We now evaluate the efficiency of the centralized and decentralized approaches, which rely mainly on the tracing time ($TT=1/{\tau }_T)$ and the ratio of users checking for exposure ($RC$). The latter parameter has already been evaluated in the previous subsection. In a centralized approach, $RC$ will be 1, and so the results in Figure 4 clearly show a greater efficiency when compared with lower values of $RC$ associated with the decentralized approach.

Therefore, in this subsection, we focus on the tracing time. We increase this value ($TT=1/{\tau }_T$) from 1 day to 2 and 4 days in order to evaluate its impact. We repeated the experiments in Figure 4c,d, which had a tracing time of one day. The results are shown in Figure 6. Increasing the tracing time to 2 days (Figure 6a,b) evidences a substantial increase in the percentage of individuals infected for similar utilization levels, requiring also more people to be quarantined. The results for a tracing time of 4 days confirm the significant impacts on the control and spread of the epidemics. Figure 6c not only shows an increased proportion of people infected, but also that only with an application utilization near to 100% can the outbreak be controlled (compare these results with the one of Figure 4c where for an utilization of about 50% the outbreak can be controlled with practically no quarantine). These results confirm the necessity of a fast tracing of the previous contacts in order to get an effective quarantine.

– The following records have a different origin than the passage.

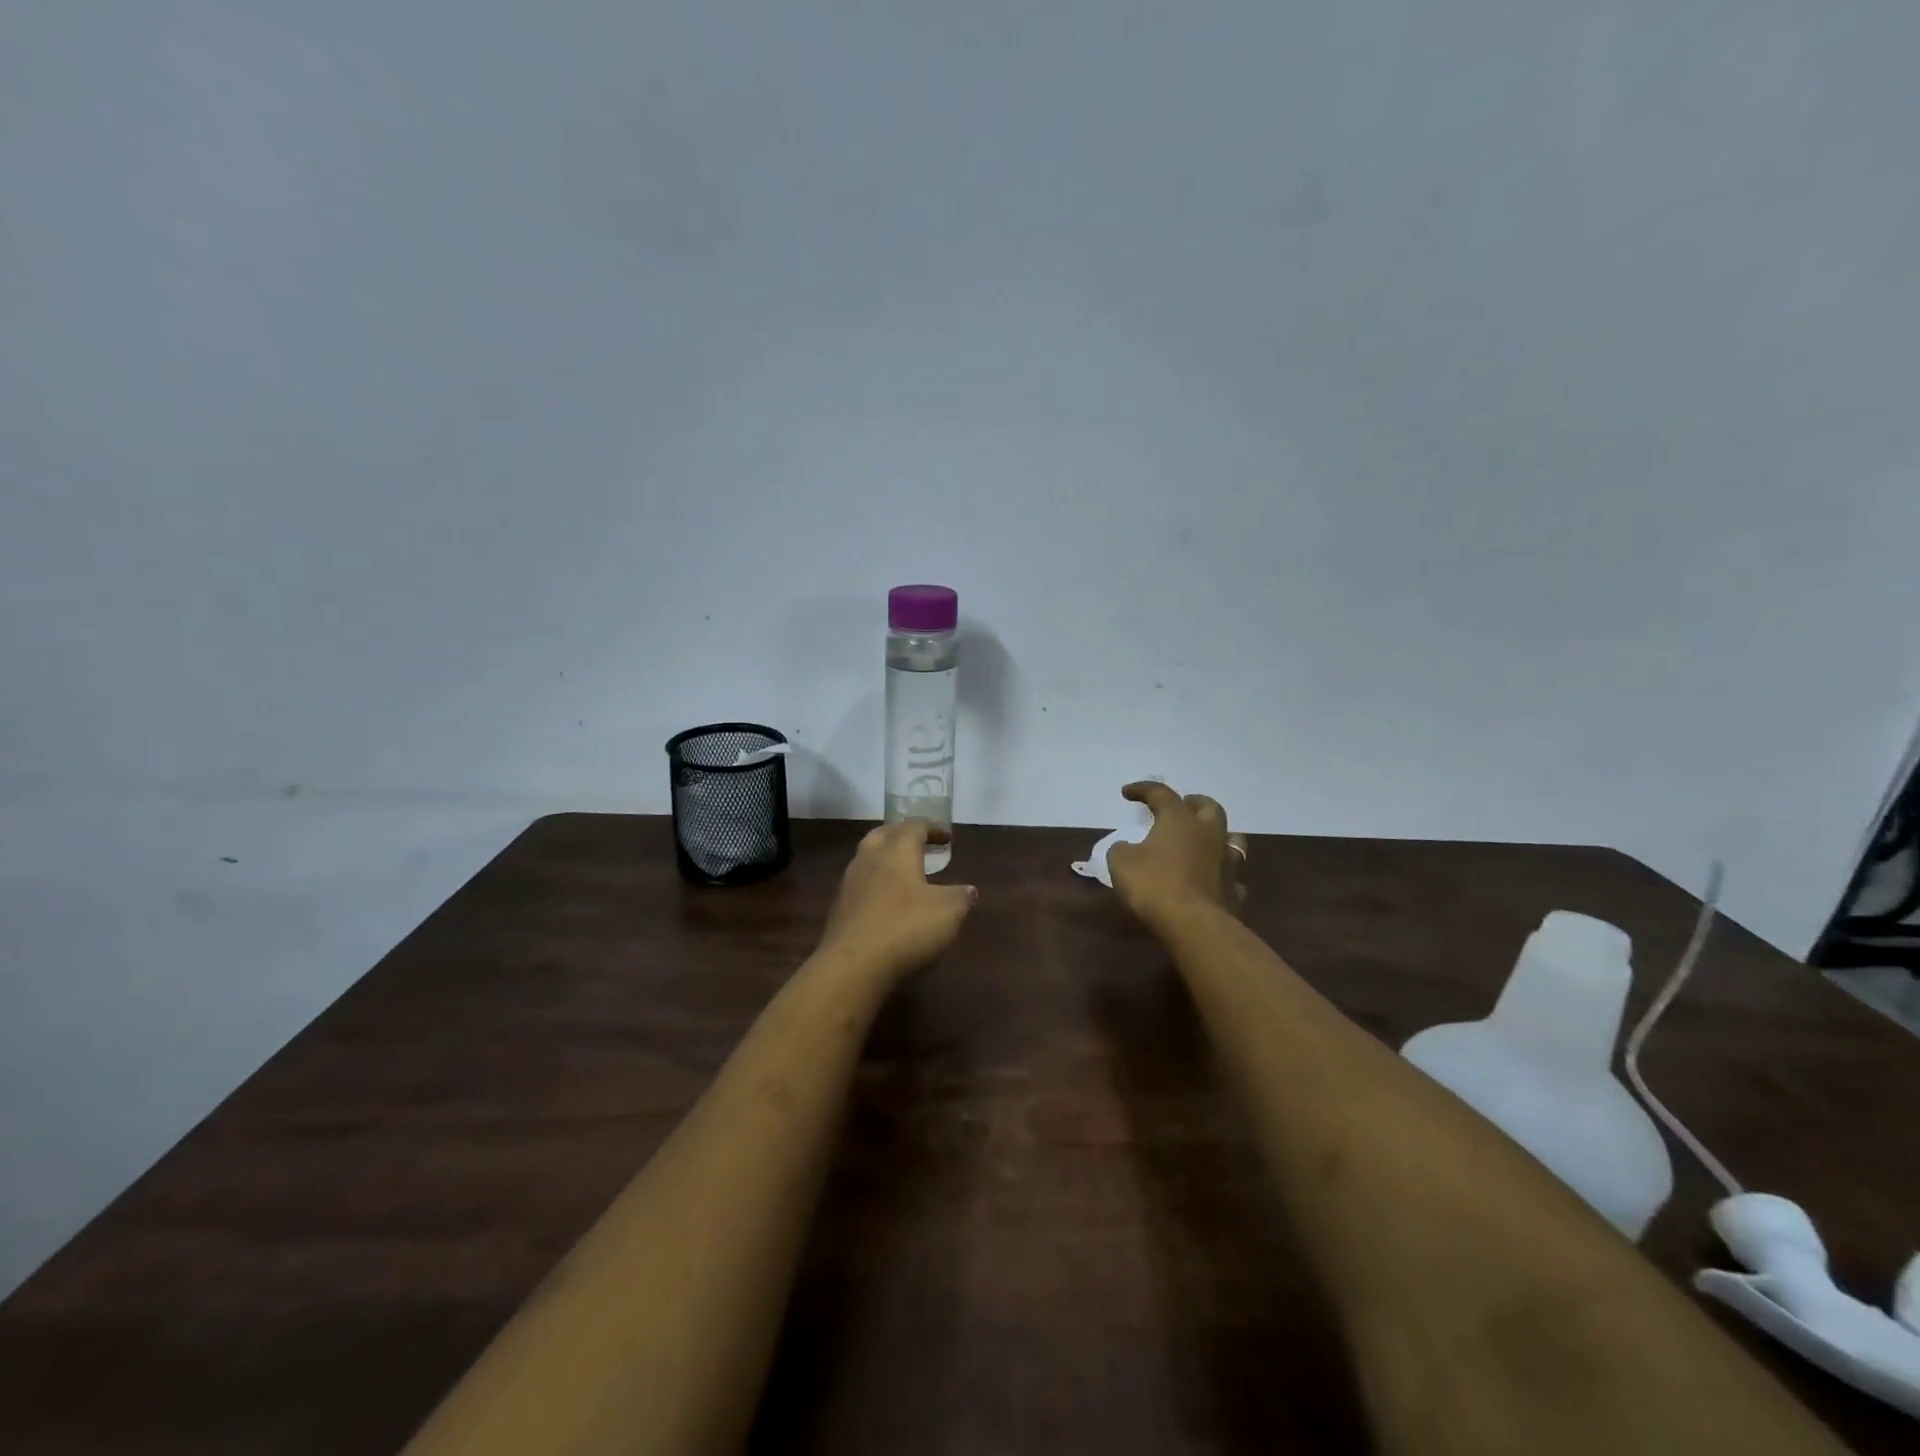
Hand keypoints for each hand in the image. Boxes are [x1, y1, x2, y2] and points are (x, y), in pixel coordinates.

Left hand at [816, 820, 976, 982]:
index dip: (932, 828)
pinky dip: (875, 885)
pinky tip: (886, 901)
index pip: (914, 827)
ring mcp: (849, 884)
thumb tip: (969, 890)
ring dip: (885, 859)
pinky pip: (860, 885)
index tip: (946, 837)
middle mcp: (870, 859)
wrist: (852, 965)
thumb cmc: (906, 927)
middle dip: (901, 835)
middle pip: (883, 835)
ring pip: (867, 858)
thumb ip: (960, 897)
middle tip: (918, 844)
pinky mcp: (839, 909)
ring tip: (904, 873)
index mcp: (897, 851)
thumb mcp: (947, 912)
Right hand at [1106, 782, 1247, 931]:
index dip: (1142, 789)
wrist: (1194, 925)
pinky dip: (1222, 874)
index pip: (1161, 794)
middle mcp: (1209, 834)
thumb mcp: (1121, 863)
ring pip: (1232, 838)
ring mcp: (1227, 862)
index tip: (1126, 793)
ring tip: (1204, 840)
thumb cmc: (1154, 885)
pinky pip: (1232, 876)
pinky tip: (1213, 880)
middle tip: (1182, 806)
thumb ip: (1122, 850)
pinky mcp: (1235, 891)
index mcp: (1179, 820)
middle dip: (1194, 802)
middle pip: (1209, 807)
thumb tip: (1127, 849)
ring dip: (1217, 835)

Summing up, a centralized approach is clearly more effective than the decentralized one. It becomes easy to compare the difference between the obtained results for the centralized approach (curves $RC=1$ for $TT=1$ in Figure 4c,d) and the decentralized approach (curves with $RC<1$ in Figure 6).

6. Conclusions

In this paper, we have evaluated how smartphone-based contact tracing can control the spreading of infectious diseases, particularly focusing on COVID-19. We have studied what the main implementation aspects are, which, combined with an epidemic deterministic model, allowed us to evaluate their efficiency.

The results show that when no other measures are taken, smartphone contact tracing is not a feasible solution: it is only effective using a centralized model and considering that a very significant proportion of the population (more than 80%) is willing to use the smartphone application. Moreover, in order to be effective, its use must be combined with other mild measures (for example, social distancing). Finally, the efficiency of this solution depends on the implementation model: a centralized model is much more effective, requiring a utilization percentage of about 50% to control an outbreak (a very realistic objective). On the contrary, a decentralized model would require a higher utilization, in the range of 60% to 80% depending on the tracing speed.

To conclude, we are experiencing one of the major crises of our recent history. The COVID-19 pandemic is causing a great number of deaths. Social lockdown and distancing measures are slowly mitigating the spread of the virus. These measures are the only tool available until the long-awaited vaccine can be distributed to the entire population. We think that the use of smartphone-based contact tracing can help to tackle this pandemic.